Hareketlerinin akıbeti ne olursa olsun hepsi bu dünyayla sınırlıdır ve ahiret yoktur. Bu yüzden neyin iyi, neyin kötü ve neyin fayda­lı, neyin zararlı olduğu bu dünyadaki sonuç­larına göre kararlaştırılacaktır.

Bütün materyalist ve bencil kimseler her asır­da bu tür bir tutumu benimsemişlerdir. Bütün krallar, güçlüler ve zenginler, çok az bir istis-nasıyla, genel olarak bu hayat anlayışını ter­cih etmişlerdir. Laiklerin (sekülaristlerin) tü­mü gelişen ve genişleyen, kültür ve medeni­yetlerini desteklemek için bu tür bir görüşü vaaz etmişlerdir. Günümüz Batı ülkeleri de aynı görüşe sahiptir. Bütün insanların mater­yalist olmamasına veya Kıyamet Gününü ve Allah'ı inkâr etmemelerine rağmen kültür ve medeniyetin bütününde ortaya çıkan ruh ma­teryalist ahlakı yansıtan, Allah'ı ve Kıyamet gününü inkâr ruhudur.

Daha önce de belirtildiği gibi, ister kitaplarda yazılı kalsın, ister insanların zihninde muha­faza edilsin, temelinde maddeci bir ahlâk sis­teminin meydana gelmesi bu sistemin miza­cıdır. Böyle bir toplumun, düşünce tarzı, ilmi, edebiyatı aynı kafa yapısı ve irtidat ruhuyla bozulur, tüm eğitim-öğretim sistemlerine, fertlerin karakter ve kişiliklerine maddecilik işler. Beşerî ilişkilerin tümü aynı model üze­rinde olur; kanun ve kurallar buna göre yapıl­maktadır. Böyle bir toplumda bencil, basit ve âdi İnsanlar yetişmektedir. Bunlar sahtekâr, yalancı, dolandırıcı, katı yürekli, acımasız, kötü niyetli ve şeytan sıfatlı olmaktadırlar. Bütün toplumun yönetimi bunların elinde, devlet, hükümet ve liderlik de onların tasar­rufunda olmaktadır. Bu ahlâk ve namus kav­ramından yoksun insanların siyaseti Makyavel'in gösterdiği usûllere göre yürütülür. Bun­ların anayasa ve hukuk kitaplarında kuvvetin adı "hak"; güçsüzlüğün, çaresizliğin adı "haksızlıktır.

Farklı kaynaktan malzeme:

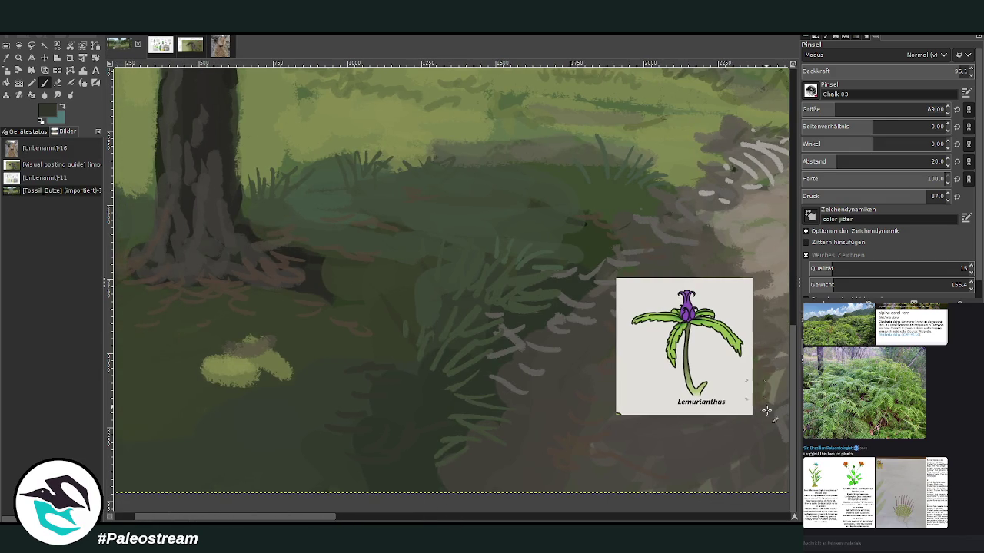
drag(792, 392, 788, 342)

Kur'ân'da belirtildiği üzere bu cahiliyye sis­teminin başka bir özelliği de şudur: Şuayb Peygamber, halkını Allah'a itaata ve kulluğa çağırmış, ticaretlerinde yaptıkları hile ve kötü davranışlarından ötürü onları uyarmıştı. Onlar da şöyle cevaplamışlardı: 'Ey Şuayb! Ba­balarımızın taptığını bırakmamızı emreden veya mallarımızı istediğimiz gibi kullanma­mızı meneden senin namazın mıdır?" (11: 87).

Bu görüş İslâm'a karşı cahiliyyenin zihniyeti­ni açıkça sergilemektedir. İslâm, tek Allah'a itaat edilmesini isterken bu itaatin sadece dinî inanç ve ibadetlerle sınırlı olmadığını, aksine medeniyet, kültür, siyaset, iktisat ve günlük hayatın her yönünü de etkilediğini belirtmek­tedir. Buna karşı cahiliyye, atalardan gelen örf ve âdetlere önem vermekte, başka herhan­gi bir şeye dikkat edilmemesini istemektedir. Cahiliyye, dinin sadece ibadet ve âyinlerden ibaret olduğunu da ileri sürmektedir. Yani din ile dünya işlerinin ayrı olduğu iddiası bundan 3.500 yıl öncesine kadar dayanmak­tadır. Hz. Şuayb'ın çağrısını dinlemeyen kâfirler de ticaret gibi görünürde din lie hiç­bir alâkası olmayan bîr işe Allah'ın karışma­sından hiç hoşlanmamışlar ve atalardan gelen geleneği sürdürmek istemişlerdi.